__EXERCISE PROMPT__: From the line containing "Más sobre este" to the last line of the listing below, repeat every line exactly, and output nothing else.

__INPUT FOR THIS TASK__:

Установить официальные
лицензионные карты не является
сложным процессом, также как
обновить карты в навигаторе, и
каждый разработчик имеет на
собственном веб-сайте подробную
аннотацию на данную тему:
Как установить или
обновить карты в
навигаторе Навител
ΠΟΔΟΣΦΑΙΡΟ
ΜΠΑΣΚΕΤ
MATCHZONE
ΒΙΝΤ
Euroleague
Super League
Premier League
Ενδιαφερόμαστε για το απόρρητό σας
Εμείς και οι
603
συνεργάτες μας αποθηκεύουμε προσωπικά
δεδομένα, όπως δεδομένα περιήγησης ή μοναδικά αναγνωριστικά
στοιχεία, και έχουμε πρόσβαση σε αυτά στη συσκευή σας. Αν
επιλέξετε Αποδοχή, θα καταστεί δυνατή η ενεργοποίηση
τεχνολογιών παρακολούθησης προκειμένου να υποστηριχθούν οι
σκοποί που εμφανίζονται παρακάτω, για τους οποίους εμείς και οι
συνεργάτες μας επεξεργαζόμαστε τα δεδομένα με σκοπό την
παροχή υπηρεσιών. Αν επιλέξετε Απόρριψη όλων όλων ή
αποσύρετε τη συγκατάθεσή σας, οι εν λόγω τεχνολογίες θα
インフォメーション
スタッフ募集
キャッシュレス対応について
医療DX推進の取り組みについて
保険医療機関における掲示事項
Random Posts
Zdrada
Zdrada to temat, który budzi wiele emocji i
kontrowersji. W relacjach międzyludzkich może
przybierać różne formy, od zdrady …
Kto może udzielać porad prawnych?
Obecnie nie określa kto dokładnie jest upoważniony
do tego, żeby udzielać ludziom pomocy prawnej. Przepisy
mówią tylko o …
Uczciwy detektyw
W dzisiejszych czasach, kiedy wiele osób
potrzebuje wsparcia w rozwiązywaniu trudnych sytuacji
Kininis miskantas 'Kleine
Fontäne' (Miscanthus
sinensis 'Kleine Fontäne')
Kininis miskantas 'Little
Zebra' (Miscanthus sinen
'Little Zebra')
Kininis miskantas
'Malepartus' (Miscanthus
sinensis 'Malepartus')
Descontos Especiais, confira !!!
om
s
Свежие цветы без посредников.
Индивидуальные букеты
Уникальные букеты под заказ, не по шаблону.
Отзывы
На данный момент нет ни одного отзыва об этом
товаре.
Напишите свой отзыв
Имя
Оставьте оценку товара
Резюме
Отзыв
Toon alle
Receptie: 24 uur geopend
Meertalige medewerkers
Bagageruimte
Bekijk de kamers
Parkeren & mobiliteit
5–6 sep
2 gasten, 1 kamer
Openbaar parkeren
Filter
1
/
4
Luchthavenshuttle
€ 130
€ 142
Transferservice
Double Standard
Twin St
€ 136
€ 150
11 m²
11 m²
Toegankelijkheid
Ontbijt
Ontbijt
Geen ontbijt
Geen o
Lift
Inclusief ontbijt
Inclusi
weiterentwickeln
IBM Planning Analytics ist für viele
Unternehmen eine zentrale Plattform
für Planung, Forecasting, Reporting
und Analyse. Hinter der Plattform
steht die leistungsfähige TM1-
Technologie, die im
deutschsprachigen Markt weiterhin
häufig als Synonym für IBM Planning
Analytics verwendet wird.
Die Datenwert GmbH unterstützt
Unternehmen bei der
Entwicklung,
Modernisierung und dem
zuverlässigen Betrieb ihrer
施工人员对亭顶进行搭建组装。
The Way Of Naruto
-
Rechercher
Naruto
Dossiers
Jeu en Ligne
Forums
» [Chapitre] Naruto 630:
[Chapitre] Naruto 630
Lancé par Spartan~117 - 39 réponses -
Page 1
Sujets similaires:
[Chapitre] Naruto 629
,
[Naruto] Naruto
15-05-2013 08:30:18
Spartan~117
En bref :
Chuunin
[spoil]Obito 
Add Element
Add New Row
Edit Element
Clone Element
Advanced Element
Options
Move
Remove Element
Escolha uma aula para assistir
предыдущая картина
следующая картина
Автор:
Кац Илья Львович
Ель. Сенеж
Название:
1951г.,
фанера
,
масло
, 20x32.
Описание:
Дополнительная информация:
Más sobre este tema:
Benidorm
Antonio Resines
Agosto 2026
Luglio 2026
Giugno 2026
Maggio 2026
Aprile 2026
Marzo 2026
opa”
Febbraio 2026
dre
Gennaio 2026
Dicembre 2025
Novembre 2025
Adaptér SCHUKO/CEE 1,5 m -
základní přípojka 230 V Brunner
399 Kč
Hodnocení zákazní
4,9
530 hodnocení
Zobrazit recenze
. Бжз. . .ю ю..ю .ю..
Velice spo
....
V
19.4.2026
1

__EXERCISE OUTPUT__:
Más sobre este tema:
Benidorm
Antonio Resines
Agosto 2026
Luglio 2026
Giugno 2026
Maggio 2026
Aprile 2026
Marzo 2026
opa”
Febbraio 2026
dre
Gennaio 2026
Dicembre 2025
Novembre 2025
Adaptér SCHUKO/CEE 1,5 m -
základní přípojka 230 V Brunner
399 Kč
Hodnocení zákazní
4,9
530 hodnocení
Zobrazit recenze
. Бжз. . .ю ю..ю .ю..
Velice spo
....
V
19.4.2026
1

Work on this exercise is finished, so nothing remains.